ÜNLÜ: ALT SEKTÖRLER DE DAHİL EDİLİNCE DAHA FAZLA FİRMA SIKINTIYA GİREBİLİR
Enerji Verimliliği ve Yönetimi Derneği (EYODER) Başkanı Onur Ünlü, SKDM’de ilk etapta belirlenen serbest tahsisat oranlarının Türk firmaları için çok düşük olmadığını, bu nedenle ilk etapta çok yük olmayacağına işaret ederken, asıl sorunun bu tahsisat oranlarının ilerleyen dönemde düşürülmesiyle yaşanacağına dikkat çekti. Ünlü, “Yakın gelecekte endişelenmemiz gereken iki durum var. SKDM devreye girdikten sonra kısa vadede tahsisat oranı düşecek var. Düşerken de dramatik düşürülecek, dolayısıyla bizim bununla mücadele etmemiz lazım ve bugünden o yatırımları hayata geçirmemiz lazım. İkincisi, 6 ana sektör ile gündeme geldi. Ama şimdi alt sektörler de kapsama giriyor. Devamında başka sektörler de girecek. Bu durumda sıkıntıya girecek işletme sayımız daha fazla” dedi. Firmaları bugünden uyardıklarını dile getiren Ünlü, “Enerji verimliliği, enerji dönüşümü ve yenilenebilir enerji yatırımları bugünden yarına hayata geçirilebilecek şeyler değil. Bir planlama, finansman ve uygulama zamanına ihtiyaç var. Bunlar süre alıyor. Ama bugünden önlem alınmaya başlarlarsa o gün geldiğinde son dakika bunu yapmak zorunda kalmazlar. Büyük finansal yüklere katlanmak zorunda kalmazlar ve zamana yayarak hayata geçirirler. Önden hayata geçirirlerse uluslararası pazarda payları artar ve avantaj elde ederler” diye konuştu.
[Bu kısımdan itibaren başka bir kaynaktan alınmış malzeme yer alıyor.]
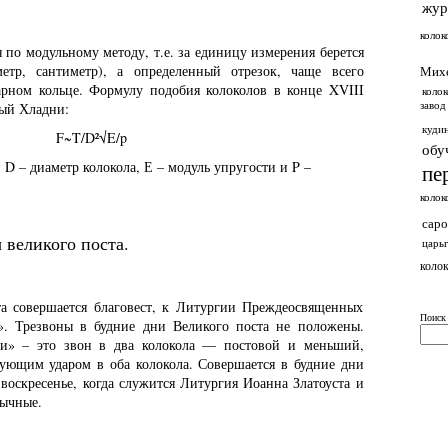
жур
колок
 по модульному методу, т.е. за единицу измерения берется
етр, сантиметр), а определенный отрезок, чаще всего
Мих
арном кольце. Формулу подобия колоколов в конце XVIII
колок
завод
ный Хладни:
куди
F~T/D²√E/p
обу
, D – диаметр колокола, Е – модуль упругости и P –
пе
колок
саро
великого поста.
царь
колок
та совершается благовест, к Литургии Преждеосвященных
Поиск
». Трезвоны в будние дни Великого поста не положены.
ои» – это звон в два колокола — постовой и меньший,
ующим ударом в оба колокола. Совершается в будние дни
 воскресенье, когда служится Литургия Иоанна Златоуста и
бычные.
“EKOSİSTEMİN TAMAMININ KARBONSUZLAŞMASI ÖNEMLİ”
Otomotiv Sanayii Derneği yetkilileri, SKDM’nin her ne kadar şu aşamada otomotiv ana sanayiine direkt bir yükümlülük getirmiyor olsa da; otomotiv ana sanayisinin ihraç ettiği kısıtlı sayıda parça açısından direkt, sanayinin önemli üretim girdisi olan demir-çelik ve alüminyum ürünleri açısından da endirekt olarak sektör üzerinde etki oluşturduğunu belirtti. Dernekten yapılan açıklamada, “Otomotiv sanayi üretiminin temel girdilerinden biri olan çelik maliyetindeki değişiklikler üretim maliyeti üzerinde etki oluşturmaktadır. Bir aracın üretiminde kullanılan çeliğin maliyetinin aracın toplam maliyeti içerisindeki payının, araç tipine göre, %5 ila %8 arasında değiştiği göz önüne alındığında, araç maliyetine etki edecek olası bir değişimin otomotiv sanayiinin rekabetçiliğine etkisi söz konusu olacaktır. Öte yandan, ilerleyen süreçte SKDM kapsamının gerek sektörler gerekse emisyon hesabı açısından genişletileceği dikkate alındığında, otomotiv sanayisi olarak ekosistemin tamamının karbonsuzlaşması oldukça önemlidir. Ekosistemin karbonsuzlaşması için öncelikle tüm paydaşların sera gazı emisyonlarını hesaplaması, raporlaması, doğrulaması ve emisyon azaltımına yönelik yatırımları, faaliyetleri hayata geçirmesi önem taşımaktadır. Emisyon performansı AB’deki muadillerine kıyasla iyi olan firmalar raporlama ile rekabet avantajını ortaya koyabilecektir. Kamu tarafında karbon vergisinin ülke içinde kalmasına imkân sağlayacak, AB ile uyumlu bir ETS ve ETS gelirlerinin tamamının sanayinin özellikle tedarik sanayinin karbonsuzlaşmasına yönelik projelerin desteklenmesi için kullanılmasını kritik görüyoruz.”